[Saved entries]

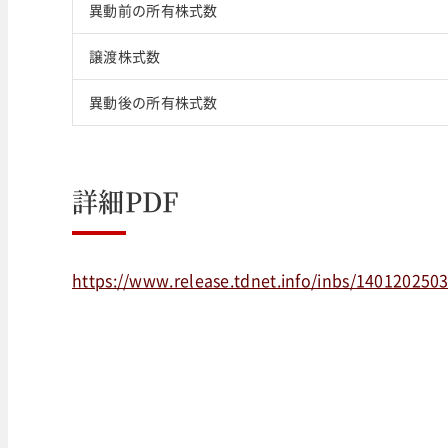
異動前の所有株式数
譲渡株式数
異動後の所有株式数
詳細PDF
https://www.release.tdnet.info/inbs/140120250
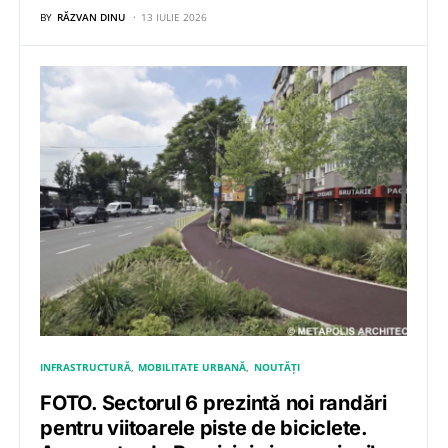
BY
RĂZVAN DINU
13 IULIE 2026
INFRASTRUCTURĂ
MOBILITATE URBANĂ
NOUTĂȚI
FOTO. Sectorul 6 prezintă noi randări
pentru viitoarele piste de biciclete.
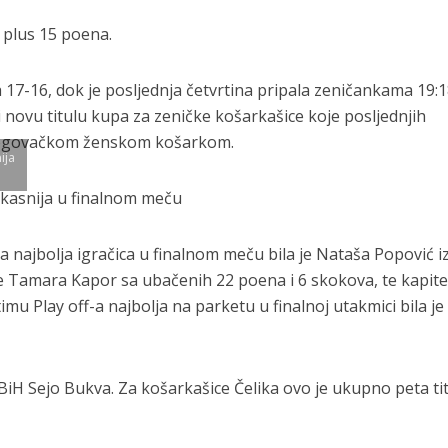
plus 15 poena.
 17-16, dok je posljednja četvrtina pripala zeničankama 19:1
 i novu titulu kupa za zeničke košarkašice koje posljednjih
cegovačkom ženskom košarkom.
ija
a najbolja igračica u finalnom meču bila je Nataša Popović i
se Tamara Kapor sa ubačenih 22 poena i 6 skokova, te kapit
mu Play off-a najbolja na parketu u finalnoj utakmici bila je
iH Sejo Bukva. Za košarkašice Čelika ovo je ukupno peta ti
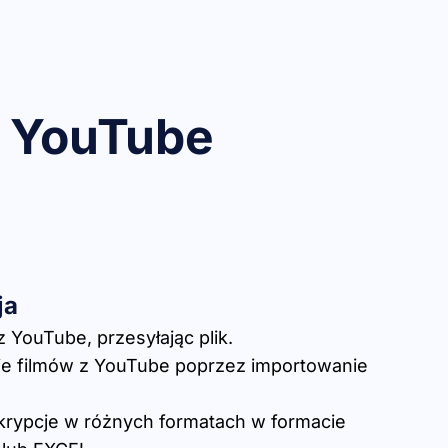
ę YouTube
ja
 YouTube, przesyłając plik.
e filmów z YouTube poprzez importowanie
skrypcje w różnych formatach w formacie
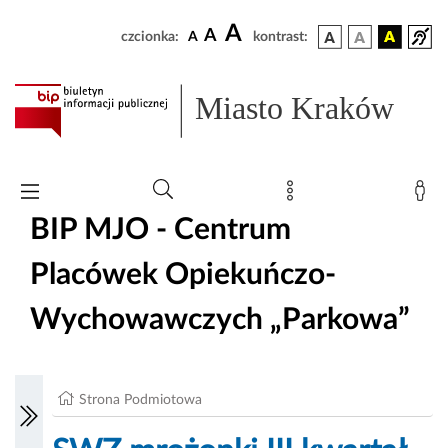
A
A
czcionka:
A
kontrast:
Miasto Kraków
BIP MJO - Centrum
Placówek Opiekuńczo-
Wychowawczych „Parkowa”
Strona Podmiotowa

◆ **Request**
Reproduce the material above, replacing "YouTube" with "Vimeo" wherever it occurs and leaving everything else unchanged. Omit the pictures from your answer.

◆ **Answer for the task**
異動前の所有株式数
譲渡株式数
異動後の所有株式数
詳細PDF
https://www.release.tdnet.info/inbs/140120250
BY
RĂZVAN DINU
13 IULIE 2026
INFRASTRUCTURĂ
MOBILITATE URBANĂ
NOUTĂȚI
FOTO. Sectorul 6 prezintă noi randări
pentru viitoarele piste de biciclete.
plus 15 poena.
 17-16, dok je posljednja četvrtina pripala zeničankama 19:1
 i novu titulu kupa za zeničke košarkašice koje posljednjih
cegovačkom ženskom košarkom.
ija
a najbolja igračica u finalnom meču bila je Nataša Popović i
se Tamara Kapor sa ubačenih 22 poena i 6 skokova, te kapit
mu Play off-a najbolja na parketu u finalnoj utakmici bila je
iH Sejo Bukva. Za košarkašice Čelika ovo je ukupno peta ti
ę Vimeo
ja
 Vimeo, przesyłając plik.
e filmów z Vimeo poprzez importowanie
skrypcje w różnych formatach w formacie
A
A
czcionka:
A
kontrast:
Miasto Kraków
BIP MJO - Centrum
Placówek Opiekuńczo-
Wychowawczych „Parkowa”
Strona Podmiotowa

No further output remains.